Face à ce constat, des mesures ont été prises entre 2007 et 2019 pour limiter les capacités des plus grandes entreprises à minorer leur IS. Citons notamment l’encadrement des modalités de reports des déficits, le projet BEPS, les directives DAC en matière d’échange automatique d’informations, de lutte contre le blanchiment ou d’obligations de transparence fiscale.

Parmi les mesures en faveur des PME, le bénéfice du taux réduit d’IS a été étendu.

Remarque : dans l’étude la plus récente du CPO publiée en juin 2023, l’écart de taux implicite des entreprises bénéficiaires entre les PME et les grands groupes s’est contracté à seulement 1,6 point en 2019, contre 9,9 points en 2007. 

Un écart réduit mais toujours instable

Malgré une réduction sensible de cet écart d’imposition, certains éléments pourraient le creuser de nouveau.
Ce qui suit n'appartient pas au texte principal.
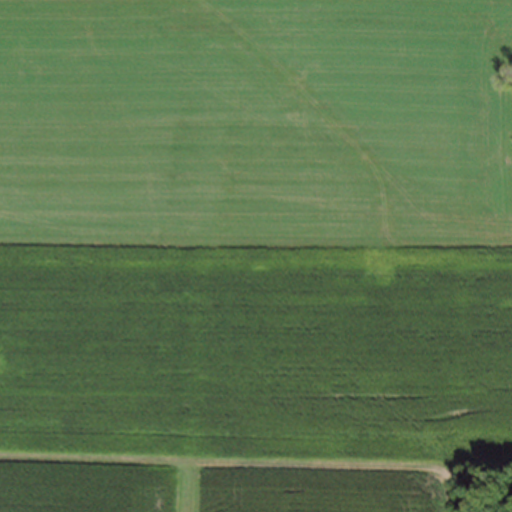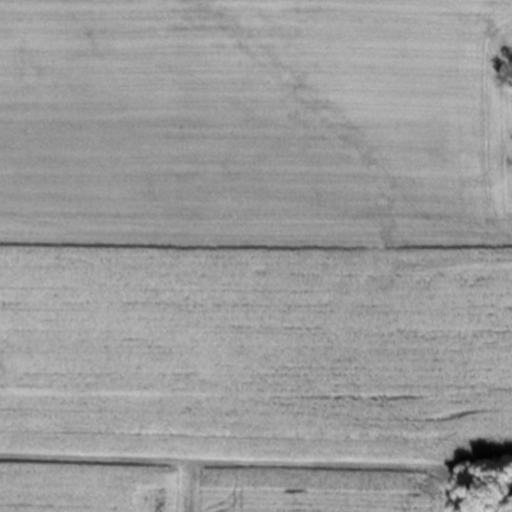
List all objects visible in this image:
road: (243, 461)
La baisse du taux de l’IS en 2020 et 2022, a pu davantage bénéficier aux grandes entreprises qu’aux PME.  De même que la hausse des taux d’intérêt depuis 2022 avec pour conséquence l’augmentation des charges financières déductibles.
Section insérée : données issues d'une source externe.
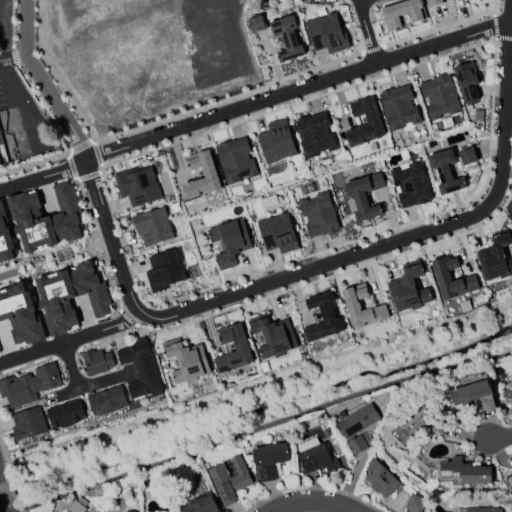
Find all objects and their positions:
building: (433, 2)
building: (437, 2)
building: (402, 12)
building: (404, 13)
road: (493, 13)
road: (12, 22)
building: (255, 23)
building: (256, 23)
road: (442, 26)
road: (494, 27)
road: (367, 30)
building: (326, 33)
building: (326, 34)
building: (286, 37)
building: (287, 38)
road: (503, 39)
road: (494, 40)
road: (371, 48)
road: (13, 53)
road: (13, 57)
building: (466, 81)
building: (467, 81)
road: (298, 87)
building: (439, 96)
building: (440, 97)
road: (15, 105)
building: (398, 106)
road: (45, 107)
building: (399, 108)
building: (364, 122)
building: (365, 122)
road: (153, 123)
building: (314, 134)
building: (315, 134)
building: (275, 141)
building: (276, 142)
road: (80, 148)
building: (3, 152)
road: (95, 153)
building: (467, 155)
building: (467, 156)
road: (488, 158)
building: (235, 160)
building: (236, 161)
road: (34, 163)
road: (72, 166)
road: (100, 166)
road: (100, 170)
building: (445, 171)
building: (445, 173)
building: (200, 175)
building: (201, 175)
road: (87, 176)
building: (137, 185)
building: (411, 185)
building: (411, 185)
building: (138, 186)
building: (364, 195)
building: (360, 196)
building: (318, 215)
building: (318, 215)
building: (43, 218)
building: (46, 219)
building: (152, 226)
building: (153, 227)
building: (277, 233)
building: (277, 234)
building: (4, 236)
building: (5, 239)
building: (228, 241)
road: (101, 243)
building: (494, 256)
building: (495, 256)
building: (164, 270)
building: (165, 270)
road: (332, 273)
building: (451, 278)
building: (453, 278)
road: (253, 286)
building: (408, 288)
building: (409, 289)
building: (69, 297)
building: (361, 307)
building: (362, 307)
building: (21, 314)
road: (127, 316)
building: (323, 318)
building: (321, 319)
road: (12, 322)
building: (272, 336)
building: (274, 336)
road: (110, 337)
building: (231, 349)
building: (233, 349)
road: (66, 353)
building: (135, 354)
building: (96, 361)
building: (185, 361)
building: (187, 361)
road: (27, 365)
building: (128, 367)
building: (45, 378)
building: (473, 379)
road: (81, 382)
building: (145, 383)
building: (29, 385)
road: (66, 388)
building: (508, 389)
building: (508, 390)
building: (17, 391)
building: (473, 396)
building: (474, 396)
building: (107, 400)
building: (106, 401)
building: (64, 414)
building: (65, 414)
building: (357, 422)
building: (415, 422)
building: (28, 423)
road: (265, 423)
building: (27, 424)
building: (357, 427)
road: (500, 434)
building: (356, 445)
building: (315, 455)
road: (5, 456)
building: (317, 459)
building: (268, 460)
building: (269, 460)
building: (463, 472)
building: (465, 472)
building: (510, 478)
building: (380, 479)
building: (380, 479)
building: (229, 480)
building: (230, 480)
building: (509, 480)
road: (12, 488)
road: (3, 498)
building: (414, 502)
building: (200, 504)
building: (416, 504)
building: (77, 505)
building: (201, 505)
building: (77, 507)
road: (203, 507)
road: (179, 508)
building: (483, 509)
building: (481, 510)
Le cadre européen au service d’une convergence fiscale ?

Dans les prochaines années, la volonté de la Commission européenne, à travers son projet BEFIT, de définir un corps unifié de règles en matière d’IS, reposant sur une assiette commune et une méthode de répartition forfaitaire des résultats devrait contribuer à faire converger encore davantage les taux implicites d’imposition des entreprises.
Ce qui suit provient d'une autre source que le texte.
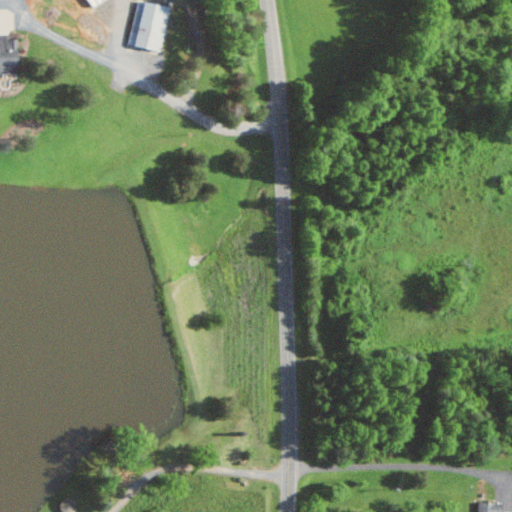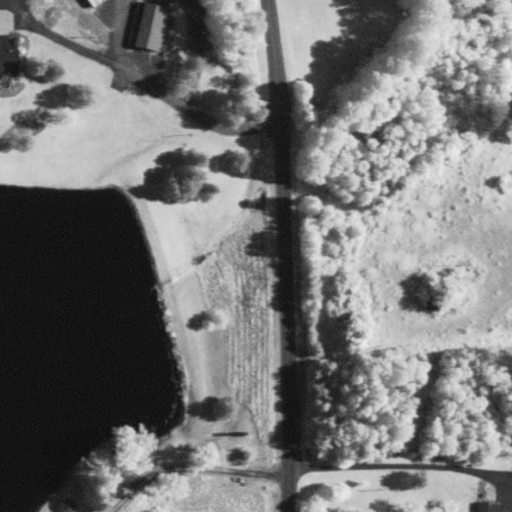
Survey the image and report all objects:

12 propositions pour un équité fiscale entre PME et grandes entreprises

Malgré des divergences politiques, Éric Coquerel et Jean-René Cazeneuve, rapporteurs de la mission d’information ont formulé 12 préconisations communes afin de limiter ces différentiels d’imposition et de favoriser une taxation plus juste des entreprises :

  • Proposition n° 1 : Étudier la faisabilité et la pertinence de réexaminer les plafonds de déductibilité des charges financières ;
  • Proposition n° 2 : Mener une revue des taux réduits de l’impôt sur les sociétés et évaluer leurs effets au regard des objectifs qui leur ont été assignés, dont le taux réduit applicable aux PME ;
  • Proposition n° 3 : Au regard des dernières évolutions fiscales, évaluer les effets produits par les quotes-parts de frais et charge applicables dans le cadre du régime mère-fille et le régime de l’intégration fiscale ;
  • Proposition n° 4 : Conduire une évaluation in itinere du pilier 2 et proposer au sein de l’OCDE et de l’Union européenne d’instituer des clauses de revoyure visant à adapter le taux et l’assiette de l’impôt minimum mondial ou réduire la portée des exemptions et clauses dérogatoires lui étant applicables ;
  • Proposition n° 5 : Soutenir les discussions portant, au niveau européen, sur le projet BEFIT et tout autre initiative visant à une plus grande harmonisation de l’assiette de l’impôt sur les sociétés, notamment pour lutter contre le dumping social et fiscal ;
  • Proposition n° 6 : Soutenir les initiatives visant à harmoniser les taux d’imposition des bénéfices au sein de l’Union européenne, notamment pour lutter contre le dumping social et fiscal ;
  • Proposition n° 7 : Renforcer la transparence fiscale des entreprises : dans le cadre de la révision de la directive 2021/2101, étendre le champ du reporting pays par pays (CBCR) public aux entreprises dont le chiffre d’affaires est inférieur à 750 millions d’euros et à l’ensemble des activités hors Union européenne des entreprises ; rendre obligatoire pour ces mêmes entreprises la publication d’une information sur la localisation des actifs incorporels de ces mêmes entreprises ;
  • Proposition n° 8 : Rendre progressivement obligatoire pour les entreprises la publication des aides publiques qu’elles perçoivent ;
  • Proposition n° 9 : Étudier la possibilité et les conditions d’un droit de contrôle des salariés renforcé concernant la politique fiscale de l’entreprise ;
  • Proposition n° 10 : Inciter ou contraindre plus fortement les entreprises françaises à enregistrer leur propriété intellectuelle sur le territoire national ;
  • Proposition n° 11 : Améliorer l’information des commissions des finances et des affaires étrangères du Sénat et de l’Assemblée nationale sur l’avancée des négociations menées par la France en matière fiscale ;
  • Proposition n° 12 : Renforcer les moyens humains et techniques du Parquet national financier, des services d’enquête et des services chargés du contrôle fiscal.